I frammenti di DNA denaturati vengono sottoposti all’analisi eseguita dal sequenziatore automatico ABI PRISM 310 DNA Sequencer. Tale strumento è composto da due unità: una camera elettroforetica dotata di un raggio laser fisso e un computer esterno collegato alla camera, corredato di un software in grado di analizzare l’emissione della fluorescenza. La camera elettroforetica è costituita da una zona contenete un carrello removibile sul quale vengono posizionati i tubi

con la miscela da sottoporre al sequenziamento, i contenitori del tampone e dell’acqua deionizzata, il catodo ed un’estremità del capillare in cui avviene l’elettroforesi. Un’altra zona presenta un contenitore per il tampone di corsa in cui è posto l’anodo ed un sistema costituito da una siringa che inietta il polimero nel capillare. Infine vi è una zona di rilevazione, dove il capillare giunge in prossimità del raggio laser, per cui i fluorocromi dei campioni che migrano verso l’anodo si eccitano ed emettono fluorescenza. Per generare la differenza di potenziale necessaria per la corsa elettroforetica, il tampone di corsa (Genetic Analyzer buffer) deve essere a contatto con il capillare e con gli elettrodi. Il polimero utilizzato è il Performancer Optimizer Polymer 6% (POP-6). Quest’ultimo riempie completamente il capillare costituito da un sottilissimo tubo in vetro di 50µm di diametro ed una lunghezza variabile in base alla corsa da effettuare. Tale tubo riempito di polimero rappresenta il luogo in cui avviene la separazione dei frammenti di DNA in base alle loro dimensioni. Il capillare presenta un rivestimento opaco per tutta la sua lunghezza, tranne che nella “regione finestra”, cioè nella zona di rilevazione dello strumento, a contatto con il raggio laser. Inizialmente il capillare e l’elettrodo sono immersi nel tampone di corsa in modo da generare la differenza di potenziale, poi vengono a contatto con il primo campione.
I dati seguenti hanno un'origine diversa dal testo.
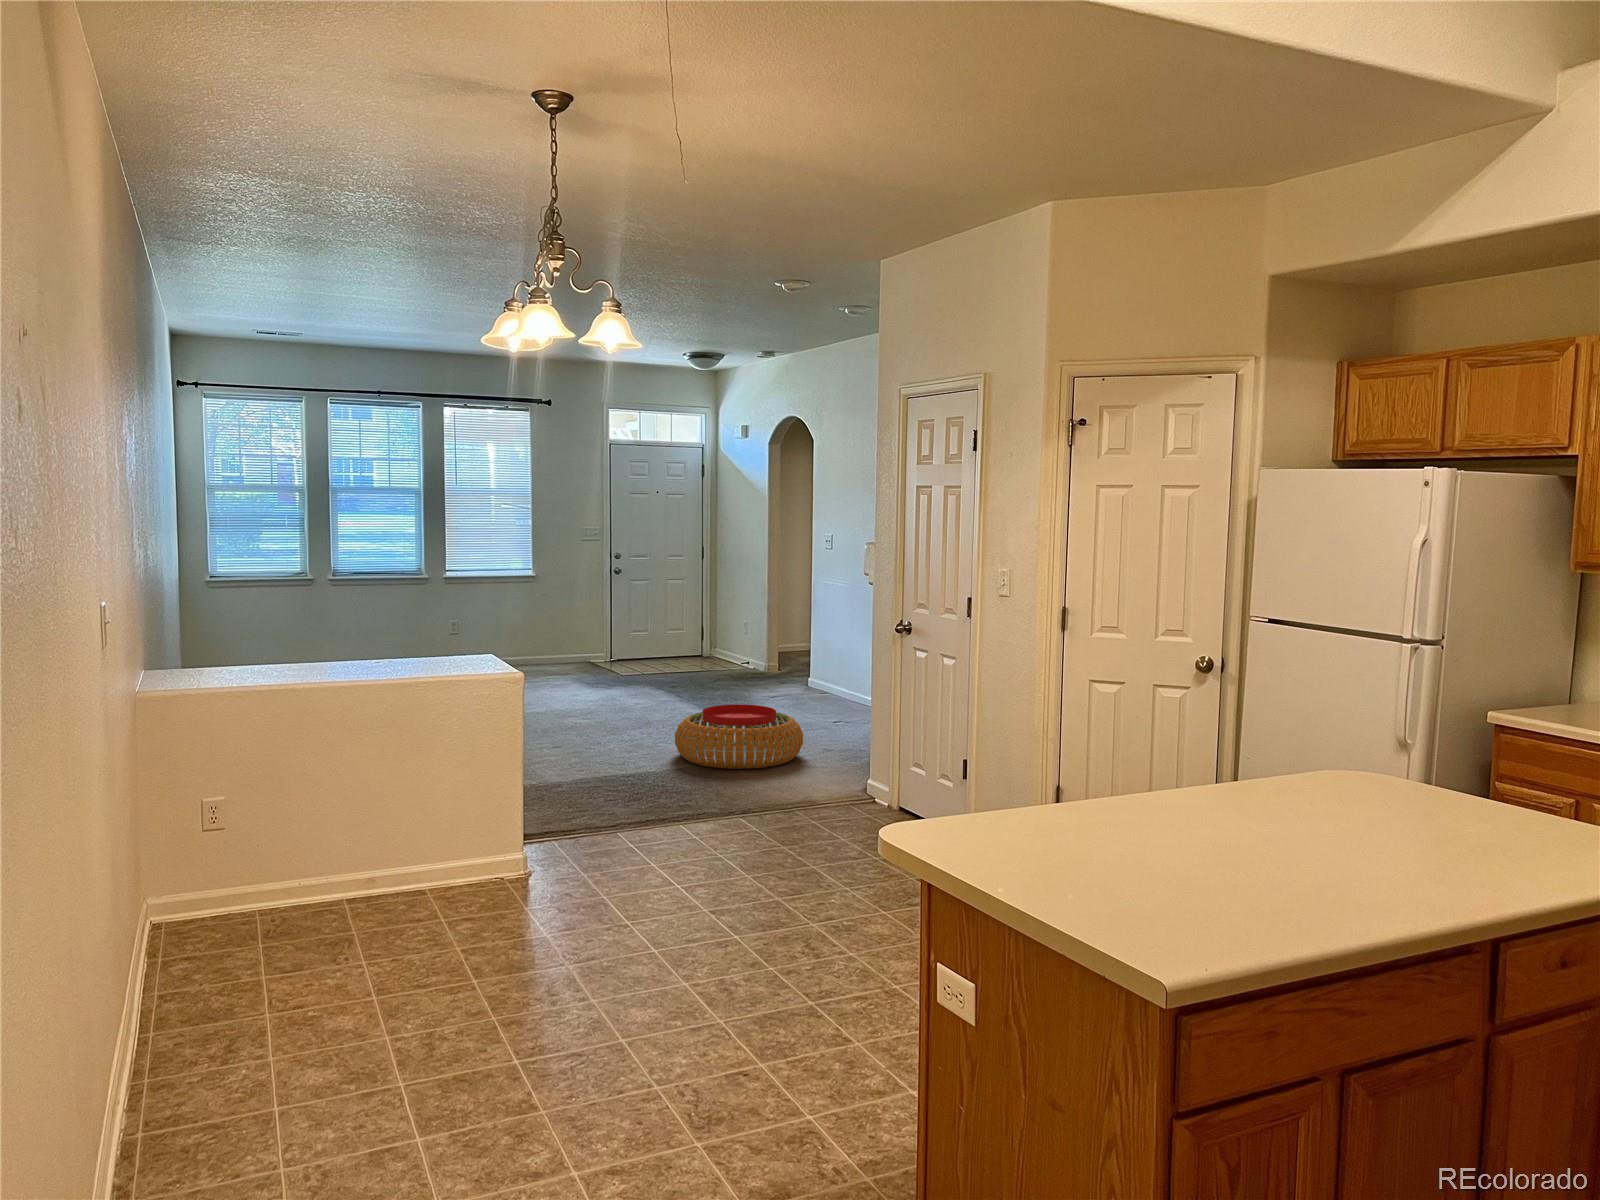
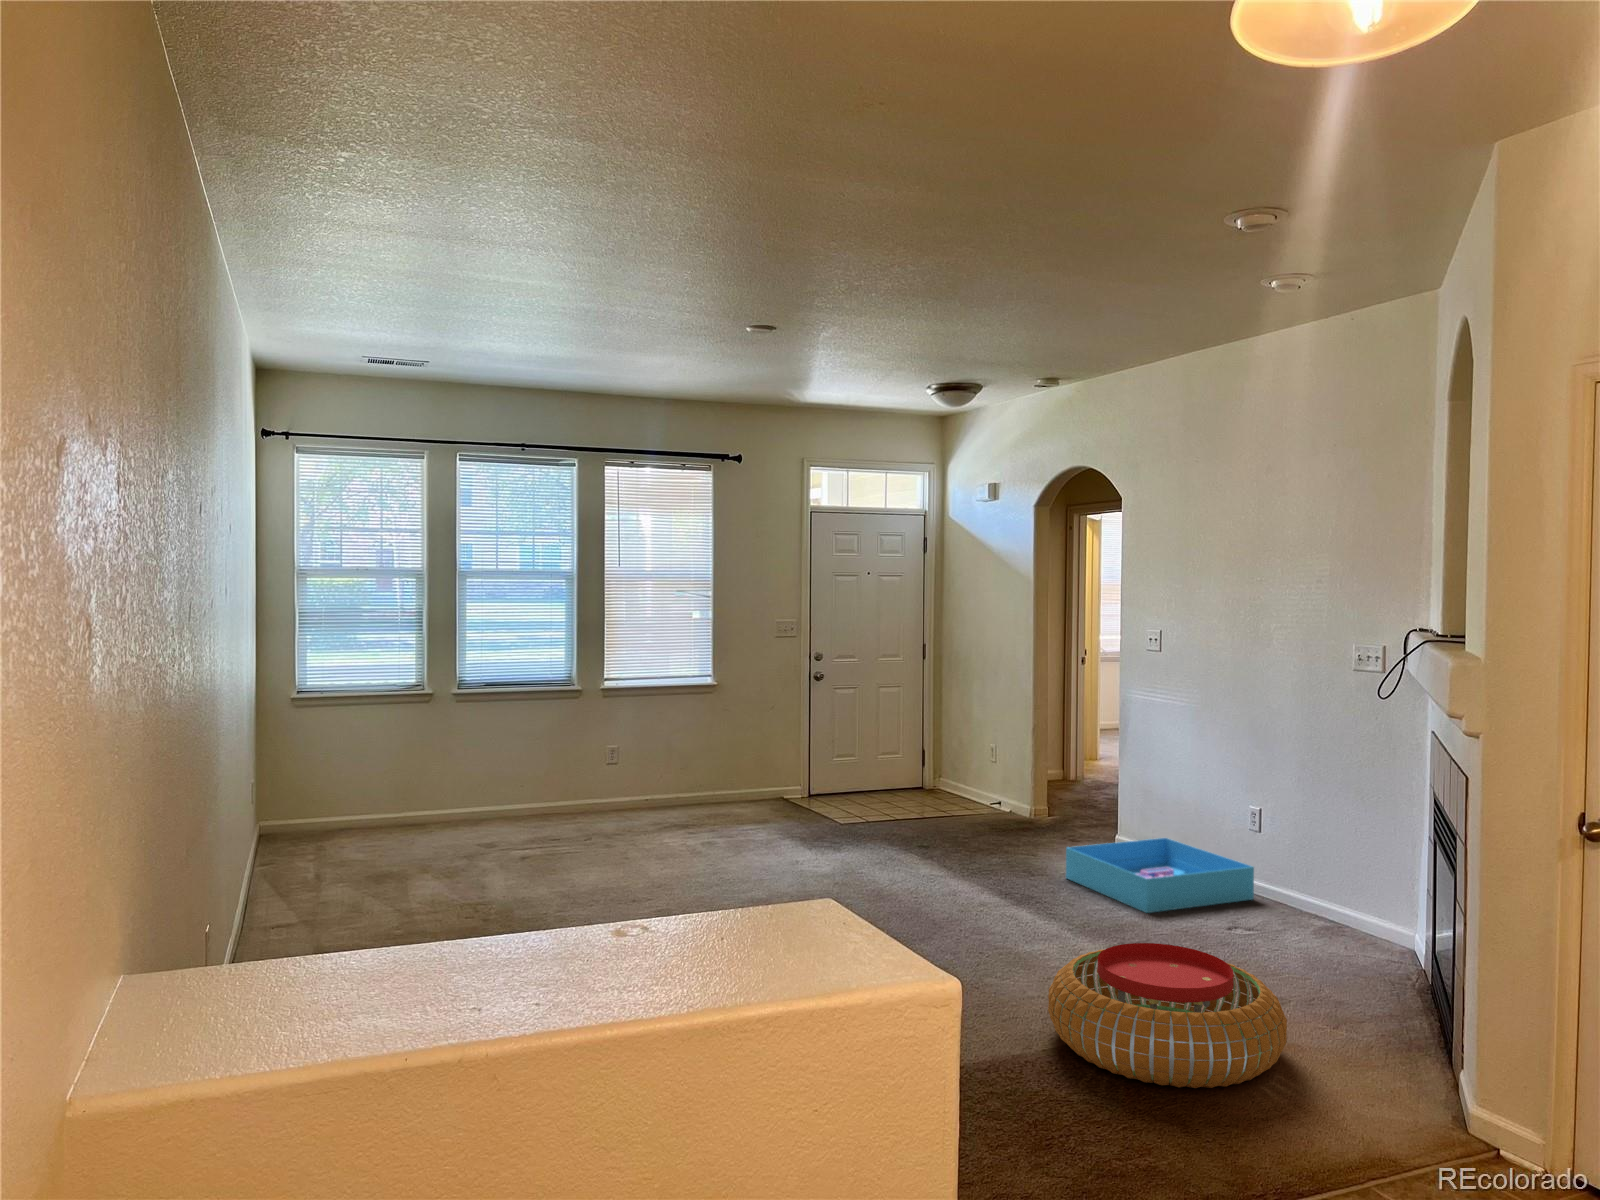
storage bin: none [755,673,869,712] -> present [1066,838,1254,913]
L’iniezione di quest’ultimo all’interno del capillare si verifica per via

elettrocinetica, ovvero in seguito al flusso di corrente che si genera dal catodo verso l’anodo. Successivamente il catodo e il capillare vengono di nuovo immersi nel tampone per generare una nuova differenza di potenziale che consenta la migrazione dei frammenti di DNA attraverso il polimero. Il sequenziatore è dotato anche di un contenitore con acqua deionizzata che serve per lavare il capillare quando si trasferisce da un campione all’altro.

I frammenti di DNA separati giungono quindi, in tempi diversi, nella “zona finestra” del capillare dove vengono a contatto con il laser, con il conseguente eccitamento del fluorocromo del frammento che emette una tipica fluorescenza. Questo raggio viene diretto attraverso una serie di lenti ad uno spettrografo che separa le lunghezze d’onda e le indirizza ad una camera CCD (Charge- Coupled-Device) dotata di filtri virtuali diversi a seconda dei fluorocromi che devono essere analizzati. Tale camera analizza lo spettro di emissione e converte il segnale luminoso in segnale digitale che viene memorizzato su un computer (Power Macintosh) per il successivo processamento. Il programma usato è ABI PRISM DNA Sequencing Analysis Software. In questo modo il nucleotide finale di ogni frammento è identificato dal fluorocromo all’estremità 3’ ed i frammenti di lunghezza diversa permettono di discriminare gradatamente tutti i nucleotidi. Alla fine della corsa la sequenza di bande di DNA marcato viene visualizzata in un unico grafico detto

elettroferogramma, caratterizzato da una successione di picchi di 4 colori diversi, che corrispondono alle emissioni fluorescenti dei diversi fluorocromi.